» **TASK REQUIREMENTS**
Each line below has to be set down again exactly.

» **DATA FOR THE TASK**
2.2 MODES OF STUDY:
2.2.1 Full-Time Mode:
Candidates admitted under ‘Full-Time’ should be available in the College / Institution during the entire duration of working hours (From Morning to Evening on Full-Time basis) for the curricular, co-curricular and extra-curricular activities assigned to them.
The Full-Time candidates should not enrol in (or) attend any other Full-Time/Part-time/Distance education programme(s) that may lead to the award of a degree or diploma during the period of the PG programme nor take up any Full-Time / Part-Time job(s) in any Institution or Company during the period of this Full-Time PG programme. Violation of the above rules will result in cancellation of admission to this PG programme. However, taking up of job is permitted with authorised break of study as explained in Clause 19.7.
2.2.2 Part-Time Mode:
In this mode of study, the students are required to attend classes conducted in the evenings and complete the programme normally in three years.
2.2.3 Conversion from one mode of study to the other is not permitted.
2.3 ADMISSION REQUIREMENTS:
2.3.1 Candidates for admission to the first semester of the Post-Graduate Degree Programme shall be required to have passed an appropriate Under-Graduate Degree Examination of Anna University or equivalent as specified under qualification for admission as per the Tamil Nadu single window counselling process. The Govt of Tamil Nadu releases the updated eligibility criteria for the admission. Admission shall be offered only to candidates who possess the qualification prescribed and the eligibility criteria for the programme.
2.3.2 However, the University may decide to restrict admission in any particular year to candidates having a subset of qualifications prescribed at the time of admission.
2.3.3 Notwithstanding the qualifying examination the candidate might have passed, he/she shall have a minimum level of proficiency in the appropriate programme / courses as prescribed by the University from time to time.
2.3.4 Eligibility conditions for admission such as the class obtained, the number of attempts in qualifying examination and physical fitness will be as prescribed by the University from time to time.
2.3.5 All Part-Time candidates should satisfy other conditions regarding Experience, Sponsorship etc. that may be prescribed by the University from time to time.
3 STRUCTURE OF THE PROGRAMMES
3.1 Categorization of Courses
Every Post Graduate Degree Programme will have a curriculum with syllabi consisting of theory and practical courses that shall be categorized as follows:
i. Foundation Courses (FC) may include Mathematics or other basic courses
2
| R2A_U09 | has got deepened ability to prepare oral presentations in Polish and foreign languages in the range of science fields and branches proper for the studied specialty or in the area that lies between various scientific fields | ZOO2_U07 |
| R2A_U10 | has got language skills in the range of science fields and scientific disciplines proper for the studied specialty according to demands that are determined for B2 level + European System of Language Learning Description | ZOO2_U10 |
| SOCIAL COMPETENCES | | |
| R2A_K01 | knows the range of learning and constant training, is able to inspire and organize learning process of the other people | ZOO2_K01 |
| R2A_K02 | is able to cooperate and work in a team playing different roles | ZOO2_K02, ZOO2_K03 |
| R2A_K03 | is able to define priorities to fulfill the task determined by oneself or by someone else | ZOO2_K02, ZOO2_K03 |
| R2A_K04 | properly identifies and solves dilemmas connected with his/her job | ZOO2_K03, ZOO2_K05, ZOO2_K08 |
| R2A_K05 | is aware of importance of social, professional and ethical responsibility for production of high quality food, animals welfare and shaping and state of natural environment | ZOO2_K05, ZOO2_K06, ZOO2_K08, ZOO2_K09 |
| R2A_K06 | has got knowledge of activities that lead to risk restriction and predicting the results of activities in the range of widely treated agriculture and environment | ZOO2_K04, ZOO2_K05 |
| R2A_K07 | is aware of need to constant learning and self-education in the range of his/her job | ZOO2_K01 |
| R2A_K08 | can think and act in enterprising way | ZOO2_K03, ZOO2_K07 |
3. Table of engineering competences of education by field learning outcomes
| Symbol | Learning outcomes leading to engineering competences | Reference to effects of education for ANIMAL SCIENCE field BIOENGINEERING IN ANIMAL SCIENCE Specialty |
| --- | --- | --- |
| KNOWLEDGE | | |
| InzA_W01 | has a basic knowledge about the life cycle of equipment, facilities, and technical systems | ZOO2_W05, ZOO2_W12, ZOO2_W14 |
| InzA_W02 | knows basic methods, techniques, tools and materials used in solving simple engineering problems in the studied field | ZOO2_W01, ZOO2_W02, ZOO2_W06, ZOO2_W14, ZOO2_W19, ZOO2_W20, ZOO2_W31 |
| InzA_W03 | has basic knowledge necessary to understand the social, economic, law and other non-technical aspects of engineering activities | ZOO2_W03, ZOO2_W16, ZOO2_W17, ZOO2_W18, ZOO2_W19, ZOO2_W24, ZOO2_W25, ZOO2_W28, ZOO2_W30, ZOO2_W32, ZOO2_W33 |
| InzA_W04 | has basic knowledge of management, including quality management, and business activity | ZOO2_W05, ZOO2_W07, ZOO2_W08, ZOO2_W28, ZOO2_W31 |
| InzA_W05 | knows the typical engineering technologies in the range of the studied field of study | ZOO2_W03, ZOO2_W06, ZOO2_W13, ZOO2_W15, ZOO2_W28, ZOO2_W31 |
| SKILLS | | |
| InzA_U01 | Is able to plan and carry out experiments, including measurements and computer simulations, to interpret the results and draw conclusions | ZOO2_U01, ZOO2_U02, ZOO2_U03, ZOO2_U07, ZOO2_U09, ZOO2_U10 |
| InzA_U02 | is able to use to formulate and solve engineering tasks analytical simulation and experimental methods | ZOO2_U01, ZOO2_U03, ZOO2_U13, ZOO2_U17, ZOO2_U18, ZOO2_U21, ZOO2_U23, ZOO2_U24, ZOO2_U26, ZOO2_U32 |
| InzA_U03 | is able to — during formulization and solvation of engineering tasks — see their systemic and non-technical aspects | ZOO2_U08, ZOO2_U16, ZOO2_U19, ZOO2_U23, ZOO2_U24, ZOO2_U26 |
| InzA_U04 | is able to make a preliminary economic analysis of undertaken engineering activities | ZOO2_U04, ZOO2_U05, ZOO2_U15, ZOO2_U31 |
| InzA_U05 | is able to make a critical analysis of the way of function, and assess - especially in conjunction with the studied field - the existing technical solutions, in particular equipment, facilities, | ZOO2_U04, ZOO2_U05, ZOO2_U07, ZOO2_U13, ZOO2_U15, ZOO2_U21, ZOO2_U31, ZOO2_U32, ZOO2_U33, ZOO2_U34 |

» **WRITTEN SOLUTION**
2.2 MODES OF STUDY:
2.2.1 Full-Time Mode:
Candidates admitted under ‘Full-Time’ should be available in the College / Institution during the entire duration of working hours (From Morning to Evening on Full-Time basis) for the curricular, co-curricular and extra-curricular activities assigned to them.
The Full-Time candidates should not enrol in (or) attend any other Full-Time/Part-time/Distance education programme(s) that may lead to the award of a degree or diploma during the period of the PG programme nor take up any Full-Time / Part-Time job(s) in any Institution or Company during the period of this Full-Time PG programme. Violation of the above rules will result in cancellation of admission to this PG programme. However, taking up of job is permitted with authorised break of study as explained in Clause 19.7.
2.2.2 Part-Time Mode:
In this mode of study, the students are required to attend classes conducted in the evenings and complete the programme normally in three years.
2.2.3 Conversion from one mode of study to the other is not permitted.
2.3 ADMISSION REQUIREMENTS:
2.3.1 Candidates for admission to the first semester of the Post-Graduate Degree Programme shall be required to have passed an appropriate Under-Graduate Degree Examination of Anna University or equivalent as specified under qualification for admission as per the Tamil Nadu single window counselling process. The Govt of Tamil Nadu releases the updated eligibility criteria for the admission. Admission shall be offered only to candidates who possess the qualification prescribed and the eligibility criteria for the programme.
2.3.2 However, the University may decide to restrict admission in any particular year to candidates having a subset of qualifications prescribed at the time of admission.
2.3.3 Notwithstanding the qualifying examination the candidate might have passed, he/she shall have a minimum level of proficiency in the appropriate programme / courses as prescribed by the University from time to time.
2.3.4 Eligibility conditions for admission such as the class obtained, the number of attempts in qualifying examination and physical fitness will be as prescribed by the University from time to time.
2.3.5 All Part-Time candidates should satisfy other conditions regarding Experience, Sponsorship etc. that may be prescribed by the University from time to time.
3 STRUCTURE OF THE PROGRAMMES
3.1 Categorization of Courses
Every Post Graduate Degree Programme will have a curriculum with syllabi consisting of theory and practical courses that shall be categorized as follows:
i. Foundation Courses (FC) may include Mathematics or other basic courses
2
| R2A_U09 | has got deepened ability to prepare oral presentations in Polish and foreign languages in the range of science fields and branches proper for the studied specialty or in the area that lies between various scientific fields | ZOO2_U07 |
| R2A_U10 | has got language skills in the range of science fields and scientific disciplines proper for the studied specialty according to demands that are determined for B2 level + European System of Language Learning Description | ZOO2_U10 |
| SOCIAL COMPETENCES | | |
| R2A_K01 | knows the range of learning and constant training, is able to inspire and organize learning process of the other people | ZOO2_K01 |
| R2A_K02 | is able to cooperate and work in a team playing different roles | ZOO2_K02, ZOO2_K03 |
| R2A_K03 | is able to define priorities to fulfill the task determined by oneself or by someone else | ZOO2_K02, ZOO2_K03 |
| R2A_K04 | properly identifies and solves dilemmas connected with his/her job | ZOO2_K03, ZOO2_K05, ZOO2_K08 |
| R2A_K05 | is aware of importance of social, professional and ethical responsibility for production of high quality food, animals welfare and shaping and state of natural environment | ZOO2_K05, ZOO2_K06, ZOO2_K08, ZOO2_K09 |
| R2A_K06 | has got knowledge of activities that lead to risk restriction and predicting the results of activities in the range of widely treated agriculture and environment | ZOO2_K04, ZOO2_K05 |
| R2A_K07 | is aware of need to constant learning and self-education in the range of his/her job | ZOO2_K01 |
| R2A_K08 | can think and act in enterprising way | ZOO2_K03, ZOO2_K07 |
3. Table of engineering competences of education by field learning outcomes
| Symbol | Learning outcomes leading to engineering competences | Reference to effects of education for ANIMAL SCIENCE field BIOENGINEERING IN ANIMAL SCIENCE Specialty |
| --- | --- | --- |
| KNOWLEDGE | | |
| InzA_W01 | has a basic knowledge about the life cycle of equipment, facilities, and technical systems | ZOO2_W05, ZOO2_W12, ZOO2_W14 |
| InzA_W02 | knows basic methods, techniques, tools and materials used in solving simple engineering problems in the studied field | ZOO2_W01, ZOO2_W02, ZOO2_W06, ZOO2_W14, ZOO2_W19, ZOO2_W20, ZOO2_W31 |
| InzA_W03 | has basic knowledge necessary to understand the social, economic, law and other non-technical aspects of engineering activities | ZOO2_W03, ZOO2_W16, ZOO2_W17, ZOO2_W18, ZOO2_W19, ZOO2_W24, ZOO2_W25, ZOO2_W28, ZOO2_W30, ZOO2_W32, ZOO2_W33 |
| InzA_W04 | has basic knowledge of management, including quality management, and business activity | ZOO2_W05, ZOO2_W07, ZOO2_W08, ZOO2_W28, ZOO2_W31 |
| InzA_W05 | knows the typical engineering technologies in the range of the studied field of study | ZOO2_W03, ZOO2_W06, ZOO2_W13, ZOO2_W15, ZOO2_W28, ZOO2_W31 |
| SKILLS | | |
| InzA_U01 | Is able to plan and carry out experiments, including measurements and computer simulations, to interpret the results and draw conclusions | ZOO2_U01, ZOO2_U02, ZOO2_U03, ZOO2_U07, ZOO2_U09, ZOO2_U10 |
| InzA_U02 | is able to use to formulate and solve engineering tasks analytical simulation and experimental methods | ZOO2_U01, ZOO2_U03, ZOO2_U13, ZOO2_U17, ZOO2_U18, ZOO2_U21, ZOO2_U23, ZOO2_U24, ZOO2_U26, ZOO2_U32 |
| InzA_U03 | is able to — during formulization and solvation of engineering tasks — see their systemic and non-technical aspects | ZOO2_U08, ZOO2_U16, ZOO2_U19, ZOO2_U23, ZOO2_U24, ZOO2_U26 |
| InzA_U04 | is able to make a preliminary economic analysis of undertaken engineering activities | ZOO2_U04, ZOO2_U05, ZOO2_U15, ZOO2_U31 |
| InzA_U05 | is able to make a critical analysis of the way of function, and assess - especially in conjunction with the studied field - the existing technical solutions, in particular equipment, facilities, | ZOO2_U04, ZOO2_U05, ZOO2_U07, ZOO2_U13, ZOO2_U15, ZOO2_U21, ZOO2_U31, ZOO2_U32, ZOO2_U33, ZOO2_U34 |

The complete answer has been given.